===== Source document

# Red River



## scubasteve (May 6, 2008)

Anyone bowfish on the Red River? If so, where? I'm looking for places to shoot from shore within a reasonable drive from the FM area.


----------



## roughfishfever22 (Apr 30, 2008)

I'm not sure of the regulations about having a bow in town but I live in Moorhead and last year I went with a buddy who was spearing a bunch of carp right around the rural area in where it was flooded. Since the river is finally rising again they should be back in those spots soon. You shoud try to find out if it is legal to bowfishing inside city limits because if it is I know a few places that had a lot of carp in them last year and I'd be happy to go try to shoot a couple with you. I just never have because I don't want to take the chance of losing my bow and there is nothing in the regulations, that I can find anyways, that says anything about bowfishing in town on public property? I don't know what a police officer would say if he came upon a couple bowfisherman in a park


----------



## scubasteve (May 6, 2008)

No it's not. It is not even legal to target practice in your backyard with a bow in city limits. 

I was looking for more of a 20-30 min drive from town location on the red or other near by river.

I do most of my shooting in SD.....just sucks having to wait for a weekend to get down there.


----------



## roughfishfever22 (Apr 30, 2008)

that what i figured. I'm in the same boat as you I work up hear all weekend and then run down to the detroit lakes area on the weekends and get as much time on the water as possible but it sucks not having a place to go for an hour after work to shoot. It is too bad that its not legal because I know you could have a hayday in Gooseberry and over by the dike when it floods.

==========
===== Source material

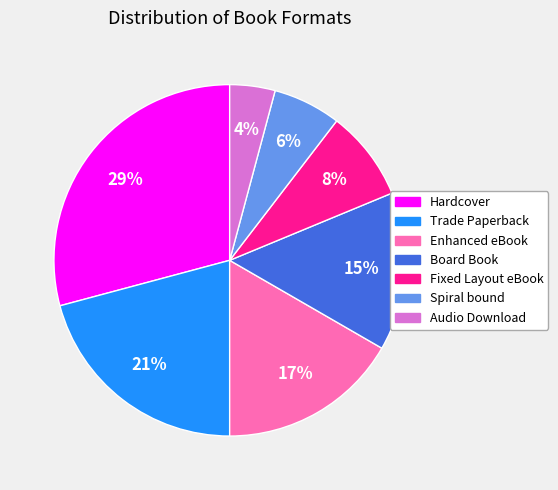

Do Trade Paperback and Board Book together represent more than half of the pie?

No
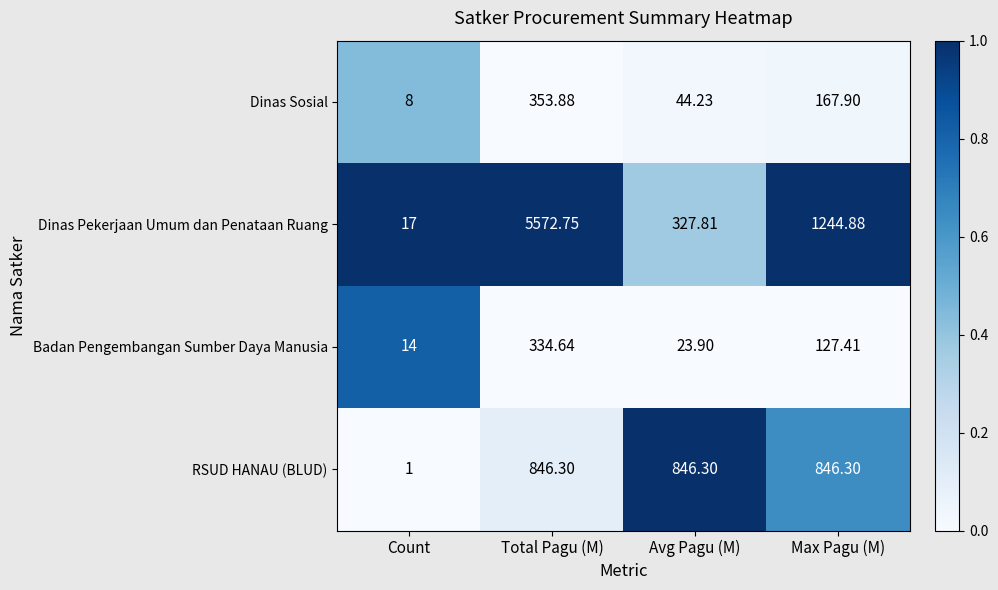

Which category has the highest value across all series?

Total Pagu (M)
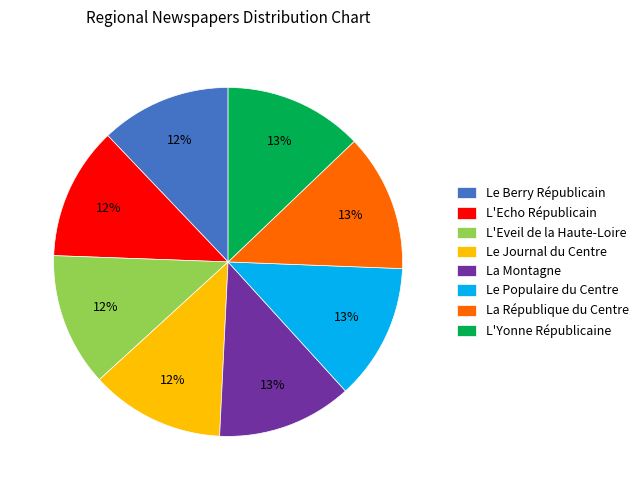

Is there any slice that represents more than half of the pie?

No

==========
===== Source material

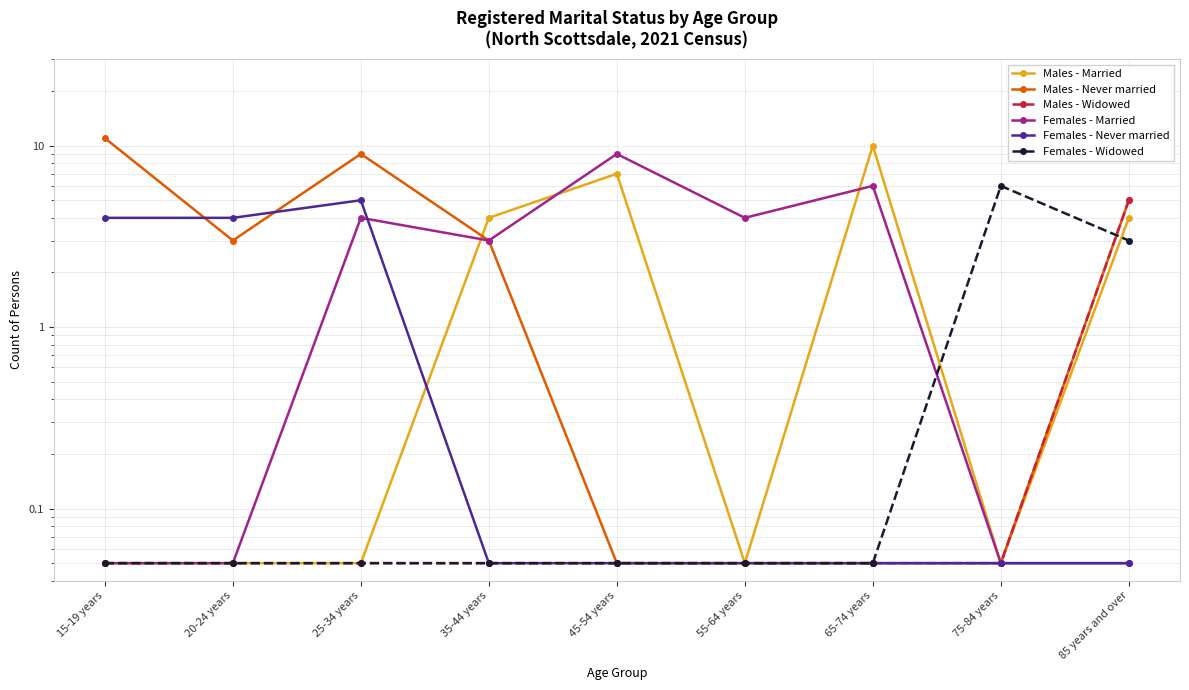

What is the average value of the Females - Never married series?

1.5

==========

Work task A: Copy the listing from the line with "Do Trade Paperback" up to and including the line with "Is there any", leaving out the pictures.
Work task B: Continue the forum thread about bowfishing on the Red River from the point where it stops.

Task result A:
Do Trade Paperback and Board Book together represent more than half of the pie?

No

Which category has the highest value across all series?

Total Pagu (M)

Is there any slice that represents more than half of the pie?

Task result B:
----------



## scubasteve (May 6, 2008)

Where in the DL area do you shoot? Shore or boat?


----------



## roughfishfever22 (Apr 30, 2008)

I shoot mostly from in a boat just because the action is alot better because you can go after the fish. I do have a few decent spots from land and a couple bridges that have been good shooting in the past, but the problem with those spots is that you usually only get a couple shots then all the carp get spooked out. So hopefully this weekend if the walleyes don't want to bite i can go get some carp shooting in. As for the area we usually stick right around the Frazee lakes. There are more carp in Wemar and Graham than what me and my buddies can shoot.


----------



## goosehunter20 (Oct 19, 2006)

The law must be different in minnesota than south dakota because we shoot carp off the spillway right in the middle of town and have never had a problem with it being illegal.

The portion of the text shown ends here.